Academic context. Prepared as the major assessment for PUBH734 Health Protection, part of the Postgraduate Diploma in Public Health at the University of Otago (2025). Written in role as an analyst supporting Te Āti Awa's submission to a parliamentary committee. The diploma was completed with distinction overall.
About this project
In early 2024 a private member's bill (the Fluoridation Referendum Bill) was proposed to reverse a 2021 Act that had moved fluoridation decision-making from local councils to the Director-General of Health. In practice, reverting to local control would have meant some councils discontinuing fluoridation in their water supplies, with predictable population health consequences.
This HIA was prepared in the role of an analyst supporting Te Āti Awa, whose rohe spans both Wellington and Taranaki. The job was to evaluate the population health consequences of the proposed change and to ground the submission in a structured assessment of risks, benefits, and equity impacts.
Approach
The HIA followed the standard structure set out in the Ministry of Health's Guide to Health Impact Assessment: screening, scoping, and assessment of impacts. The geographic scope was narrowed to Wellington and Taranaki, in line with Te Āti Awa's area of interest.
It was paired with an Environmental Health Risk Assessment appendix that worked systematically through hazard identification (for both the presence and absence of fluoride), dose-response, exposure assessment, risk characterisation, and risk management, drawing on the WHO drinking water quality guidelines and the 2014 Royal Society of New Zealand review. The dual structure was deliberate: HIA captures the population health and equity story, EHRA grounds it in the underlying toxicological evidence. Together they create a submission that is much harder to dismiss.
Key findings
- Removing fluoride from community water supplies would predictably increase dental caries prevalence, with disproportionate effects on populations who already face significant barriers to accessing dental care, particularly Māori and Pasifika children.
- Year 8 oral health data shows higher caries-free rates in fluoridated regions, and the gap is larger for Māori and Pasifika children than for non-Māori non-Pasifika children. Removing fluoride therefore widens rather than narrows existing oral health inequities.
- The intervention is unusually low-friction: it operates at the water-supply level rather than at the level of individual behaviour, which is why its protective effect is strongest for populations with the least access to dental services.
- Removing universal protective coverage without simultaneously providing free or universal access to dental services would represent a breach of the Crown's obligations under Te Tiriti o Waitangi, particularly the principles of equity (Article 3) and active protection (Article 2).
- The assessment recommended retaining centralised decision-making under the Director-General of Health, rejecting the Fluoridation Referendum Bill, and applying a Te Tiriti o Waitangi lens to all subsequent oral health policy decisions.
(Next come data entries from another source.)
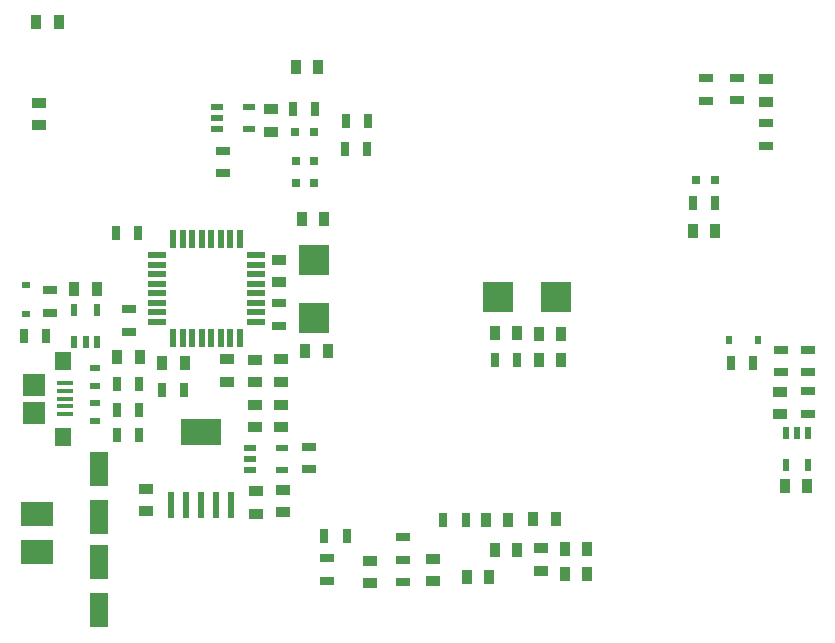
<source format=gtp>
G04*
G04 #@! TF.GenerationSoftware,Altium Limited,Altium Designer,21.3.1 (25)*
G04*
G04 Layer_Color=8421504*
%FSLAX44Y44*%
%MOMM*%
G71*
G04*
G04 #@! TF.SameCoordinates,472AA62F-3F09-4C21-BF2B-41C26AEB2B16*
G04*
G04*
G04 #@! TF.FilePolarity,Positive*
G04*
G01*
G75*
%ADD15R,3.5000X2.2000*%
%ADD16R,0.6000X2.2000*%
%ADD17R,1.2000X0.9000*%
%ADD18R,2.7000X2.0000*%
%ADD19R,1.3000X0.7000*%
%ADD20R,0.7000X1.3000*%
%ADD21R,2.5000X2.6000*%
%ADD22R,2.6000X2.5000*%
%ADD23R,1.0000X0.5500*%
%ADD24R,0.5500X1.0000*%
%ADD25R,1.6000X3.0000*%
%ADD26R,0.8000X0.8000*%
%ADD27R,1.9000X1.9000*%
%ADD28R,1.4000X1.6000*%
%ADD29R,1.3500X0.4000*%
%ADD30R,1.5000X0.5500*%
%ADD31R,0.5500X1.5000*%
%ADD32R,0.6858X0.5588*%
%ADD33R,0.5588X0.6858*%
%ADD34R,0.9000X0.6000*%
%ADD35R,0.9000X1.2000*%
D15*
X164084Y171208D02*
D03*
D16*
X189484Y109208D02*
D03*
X176784D02*
D03*
X164084D02*
D03*
X151384D02*
D03*
X138684D02*
D03*
D17*
X210820Y121260D02*
D03*
Y102260D02*
D03*
X232410Y175412D02*
D03*
Y194412D02*
D03*
X233680Y103530D02*
D03*
Y122530D02*
D03*
X655066Y205588D02*
D03*
Y186588D02*
D03*
X223774Y444602D02*
D03*
Y425602D02*
D03*
X307340Y43230D02*
D03*
Y62230D02*
D03*
X642874Y470104D02*
D03*
Y451104D02*
D03*
X26924Y430936D02*
D03*
Y449936D02*
D03*
X186690Y233020D02*
D03*
Y214020D02*
D03*
X230886Y298348D02*
D03*
Y317348D02*
D03*
X210058Y232512D02*
D03*
Y213512D02*
D03*
X360934Y45110D02*
D03*
Y64110D02*
D03*
X452628Y53746D02*
D03*
Y72746D02*
D03*
X209804Y175412D02*
D03*
Y194412D02*
D03*
X117602Y104038D02*
D03*
Y123038D02*
D03*
X232410Y213766D02*
D03*
Y232766D02*
D03*
D18*
X25400Y69600D02*
D03*
Y101600D02*
D03*
D19*
X256032Y158598D02*
D03*
Y139598D02*
D03*
X36830Y272440D02*
D03*
Y291440D02*
D03*
X270764Y64364D02*
D03*
Y45364D02*
D03*
X678434Y222148D02*
D03*
Y241148D02*
D03*
Y186842D02*
D03*
Y205842D02*
D03*
X103378Y256184D02*
D03*
Y275184D02*
D03*
X655574Y240894D02*
D03*
Y221894D02*
D03*
X335280Y44348D02*
D03*
Y63348D02*
D03*
Y82296D02*
D03*
Y63296D02*
D03*
X643128Y432816D02*
D03*
Y413816D02*
D03*
X591820Y451764D02*
D03*
Y470764D02*
D03*
X618490Y471018D02*
D03*
Y452018D02*
D03*
X230886Y261264D02*
D03*
Y280264D02*
D03*
X183388Y390550D02*
D03*
Y409550D02*
D03*
D20*
X268884Y83312D02*
D03*
X287884D02*
D03*
X33630Y252730D02*
D03*
X14630D02*
D03*
X432410Y232156D02*
D03*
X413410D02*
D03*
X241960Y444500D02*
D03*
X260960D02*
D03*
X388468Y97028D02*
D03*
X369468D02*
D03*
X112370Y168402D02*
D03*
X93370D02*
D03*
Y190246D02*
D03*
X112370D02*
D03*
Y212090D02*
D03*
X93370D02*
D03*
X111354Y340106D02*
D03*
X92354D02*
D03*
X131216Y207264D02*
D03*
X150216D02*
D03*
X286000Y411250D02*
D03*
X305000D02*
D03*
X306000Y434500D02*
D03*
X287000D02*
D03*
X631800Y229870D02*
D03*
X612800D02*
D03*
X599694Y365252D02*
D03*
X580694D02*
D03*
D21*
X415936Y285750D02*
D03*
X464936D02*
D03*
D22*
X260350Y317108D02*
D03*
Y268108D02*
D03*
D23*
X205956Y157836D02*
D03*
Y148336D02*
D03*
Y138836D02*
D03*
X232956Y157836D02*
D03*
Y138836D02*
D03*
X178270Y446888D02*
D03*
Y437388D02*
D03*
Y427888D02*
D03*
X205270Y446888D02*
D03*
Y427888D02*
D03*
D24*
X57302Y247612D02*
D03*
X66802D02*
D03*
X76302D02*
D03*
X57302Y274612D02*
D03*
X76302D02*
D03*
X678434Y170624D02*
D03*
X668934D02*
D03*
X659434D02*
D03*
X678434Y143624D02*
D03*
X659434D02*
D03*
D25*
X78232Y20648D02*
D03*
Y61648D02*
D03*
X77724Y99388D02*
D03*
Y140388D02*
D03*
D26*
X259714Y424942D02*
D03*
X243714D02*
D03*
X260476Y382524D02*
D03*
X244476D02*
D03*
X260476Y400812D02*
D03*
X244476D02*
D03*
X599566Y385064D02*
D03*
X583566D02*
D03*
D27*
X22860Y187410D02*
D03*
Y211410D02*
D03*
D28*
X47360Y167410D02*
D03*
Y231410D02*
D03*
D29*
X49610Y212410D02*
D03*
Y205910D02*
D03*
Y199410D02*
D03*
Y192910D02*
D03*
Y186410D02*
D03*
D30*
X211164Y264862D02*
D03*
Y272862D02*
D03*
Y280862D02*
D03*
Y288862D02*
D03*
Y296862D02*
D03*
Y304862D02*
D03*
Y312862D02*
D03*
Y320862D02*
D03*
X127164D02*
D03*
Y312862D02*
D03*
Y304862D02*
D03*
Y296862D02*
D03*
Y288862D02*
D03*
Y280862D02*
D03*
Y272862D02*
D03*
Y264862D02*
D03*
D31*
X197164Y334862D02*
D03*
X189164D02*
D03*
X181164D02*
D03*
X173164D02*
D03*
X165164D02*
D03*
X157164D02*
D03*
X149164D02*
D03*
X141164D02*
D03*
Y250862D02*
D03*
X149164D02*
D03*
X157164D02*
D03*
X165164D02*
D03*
X173164D02*
D03*
X181164D02*
D03*
X189164D02*
D03*
X197164D02*
D03*
D32*
X16510Y295402D02*
D03*
Y271018D02*
D03*
D33*
X611886Y248920D02*
D03*
X636270D02*
D03*
D34*
X74676Y180714D02*
D03*
Y195714D02*
D03*
Y225432D02*
D03*
Y210432D02*
D03*
D35*
X271628Y239522D02*
D03*
X252628D02*
D03*
X93726Y234442D02*
D03*
X112726D02*
D03*
X57302Y292100D02*
D03*
X76302D02*
D03*
X658774Y125476D02*
D03*
X677774D02*
D03*
X445922Y97282D02*
D03*
X464922D02*
D03*
X424536Y97028D02*
D03*
X405536D02*
D03*
X244500Y480060D02*
D03*
X263500D02*
D03*
X389534Y48768D02*
D03*
X408534D02*
D03*
X472490Y50800D02*
D03*
X491490D02*
D03*
X469240Y254000D02*
D03*
X450240D02*
D03*
X413410Y255270D02*
D03*
X432410D02*
D03*
X432410Y71374D02*
D03*
X413410D02*
D03*
X469494Y232156D02*
D03*
X450494D02*
D03*
X491592Y72644D02*
D03*
X472592D02*
D03*
X25044Y518668D02*
D03*
X44044D02*
D03*
X268580Y351790D02*
D03*
X249580D02*
D03*
X131826Y229616D02*
D03*
X150826D02*
D03*
X581050Y341630D02*
D03*
X600050D02*
D03*
M02*

</source>
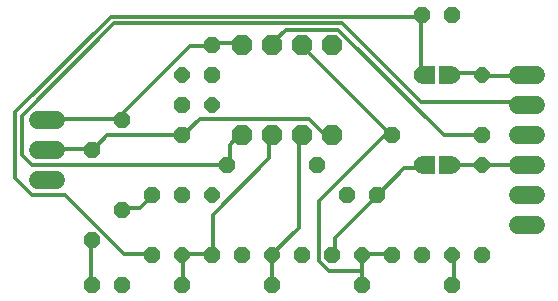
<source format=gtl>
G75*
%MOIN*%
%OFA0B0*%
%FSLAX24Y24*%
%IPPOS*%
%LPD*%
%AMOC8*
5,1,8,0,0,1.08239X$1,22.5*
%
%ADD10OC8,0.0520*%
%ADD11OC8,0.0680*%
%ADD12C,0.0600*%
%ADD13OC8,0.0515*%
%ADD14R,0.0460X0.0630*%
%ADD15C,0.0120*%
D10*
X003200Y000680D03*
X004200Y000680D03*
X005210Y001680D03*
X006200Y000680D03*
X007190Y001680D03*
X008210Y001680D03*
X009200Y000680D03*
X010190Y001680D03*
X011210Y001680D03*
X012200Y000680D03*
X013190Y001680D03*
X014210Y001680D03*
X015200Y000680D03*
X016190Y001680D03*
X012700Y003680D03*
X011700Y003680D03*
X010700Y004680D03*
X013200Y005680D03*
X014200Y004680D03*
X015200Y004680D03*
X016200Y005680D03*
X015200Y007680D03*
X014200Y007680D03*
X014200Y009680D03*
X015200Y009680D03*
X007200Y008680D03*
X007200Y007680D03*
X006200Y006680D03*
X006200Y005680D03*
X007700Y004680D03*
X006200Y003680D03*
X005200Y003680D03*
X004200Y003180D03*
X003200Y002180D03*
X003200Y005180D03*
X004200Y006180D03*
D11*
X008200Y005680D03*
X009200Y005680D03*
X010200Y005680D03*
X011200Y005680D03*
X011200Y008680D03*
X010200Y008680D03*
X009200Y008680D03*
X008200Y008680D03*
D12*
X002000Y006180D02*
X001400Y006180D01*
X001400Y005180D02*
X002000Y005180D01*
X002000Y004180D02*
X001400Y004180D01*
X017400Y003680D02*
X018000Y003680D01*
X018000Y002680D02*
X017400Y002680D01*
X017400Y004680D02*
X018000Y004680D01*
X018000Y005680D02*
X017400Y005680D01*
X017400Y006680D02*
X018000Y006680D01*
X018000Y007680D02*
X017400Y007680D01*
D13*
X016200Y007680D03*
X016200Y004680D03*
X015200Y001680D03*
X012200Y001680D03*
X009200Y001680D03*
X006200Y001680D03*
X007200Y003680D03*
X007200Y006680D03*
X006200Y007680D03*
D14*
X014400Y007680D03*
X015000Y007680D03*
X015000Y004680D03*
X014400Y004680D03*
D15*
X003200Y000680D02*
X003170Y000730D01*
X003170Y002160D01*
X003200Y002180D01*
X004270Y001720D02*
X002290Y003700D01*
X001190Y003700D01*
X000640Y004250D01*
X000640Y006450D01*
X003830Y009640D01*
X014170Y009640D01*
X014200Y009680D01*
X014170Y009640D02*
X014170Y007770D01*
X014200Y007680D01*
X014280Y007660D01*
X014390Y007660D01*
X014400Y007680D01*
X015000Y007680D02*
X015050Y007660D01*
X015160Y007660D01*
X015200Y007680D01*
X015270Y007770D01*
X016150Y007770D01*
X016200Y007680D01*
X016260Y007660D01*
X017690Y007660D01*
X017700Y007680D01*
X017690Y006780D02*
X017700Y006680D01*
X017690Y006780D02*
X014170Y006780D01*
X011530Y009420D01*
X003940Y009420D01*
X000860Y006340D01*
X000860Y005020D01*
X001190Y004690D01*
X007680Y004690D01*
X007700Y004680D01*
X007790Y004690D01*
X007790Y005350D01*
X008120Y005680D01*
X008200Y005680D01*
X009110Y005680D02*
X009200Y005680D01*
X009110Y005680D02*
X009110Y004910D01*
X007240Y003040D01*
X007240Y001720D01*
X007190Y001680D01*
X007130Y001720D01*
X006250Y001720D01*
X006200Y001680D01*
X006250Y001610D01*
X006250Y000730D01*
X006200Y000680D01*
X005210Y001680D02*
X005150Y001720D01*
X004270Y001720D01*
X004200Y003180D02*
X004270Y003260D01*
X004820Y003260D01*
X005150Y003590D01*
X005200Y003680D01*
X003280Y005240D02*
X003200Y005180D01*
X003170Y005240D01*
X001740Y005240D01*
X001700Y005180D01*
X003280Y005240D02*
X003720Y005680D01*
X006200Y005680D01*
X006250Y005680D01*
X006800Y006230D01*
X010430Y006230D01*
X010980Y005680D01*
X011200Y005680D01*
X010200Y005680D02*
X010100Y005680D01*
X010100Y002600D01*
X009220Y001720D01*
X009200Y001680D01*
X009220Y001610D01*
X009220Y000730D01*
X009200Y000680D01*
X010760Y001500D02*
X010760Y003480D01*
X013070Y005790D01*
X013200Y005680D01*
X013180Y005680D01*
X013070Y005790D01*
X010210Y008650D01*
X010200Y008680D01*
X009660Y009200D02*
X009220Y008760D01*
X009200Y008680D01*
X009660Y009200D02*
X011420Y009200D01*
X014940Y005680D01*
X016200Y005680D01*
X016150Y004690D02*
X015270Y004690D01*
X015200Y004680D01*
X015160Y004690D01*
X015050Y004690D01*
X015000Y004680D01*
X014400Y004680D02*
X014390Y004690D01*
X014280Y004690D01*
X014200Y004680D01*
X014170Y004580D01*
X013620Y004580D01*
X012740Y003700D01*
X012700Y003680D01*
X012630Y003590D01*
X011310Y002270D01*
X011310Y001720D01*
X011210Y001680D01*
X010760Y001500D02*
X011090Y001170D01*
X012190Y001170D01*
X012190Y000730D01*
X012200Y000680D01*
X012190Y001170D02*
X012190Y001610D01*
X012200Y001680D01*
X012300Y001720D01*
X013180Y001720D01*
X013190Y001680D01*
X015200Y001680D02*
X015270Y001610D01*
X015270Y000730D01*
X015200Y000680D01*
X016150Y004690D02*
X016200Y004680D01*
X016260Y004690D01*
X017690Y004690D01*
X017700Y004680D01*
X008200Y008680D02*
X008120Y008760D01*
X007240Y008760D01*
X007200Y008680D01*
X007130Y008650D01*
X006470Y008650D01*
X004050Y006230D01*
X004200Y006180D01*
X004160Y006230D01*
X004050Y006230D01*
X001740Y006230D01*
X001700Y006180D01*
M02*

</source>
What this project demonstrates
This is the kind of work I could do for a public health team, a Crown agency, an iwi-led organisation, or a regulatory consultancy producing analytical submissions on contested policy. The skills behind it are health impact assessment and environmental health risk assessment used together, evidence synthesis from regulatory and scientific sources, use of Te Tiriti o Waitangi to guide the analysis in a practical and meaningful way, and the ability to translate technical risk assessment into language a parliamentary committee can actually use. It transfers naturally to policy, regulatory affairs, public health programmes, and Crown or iwi advisory work.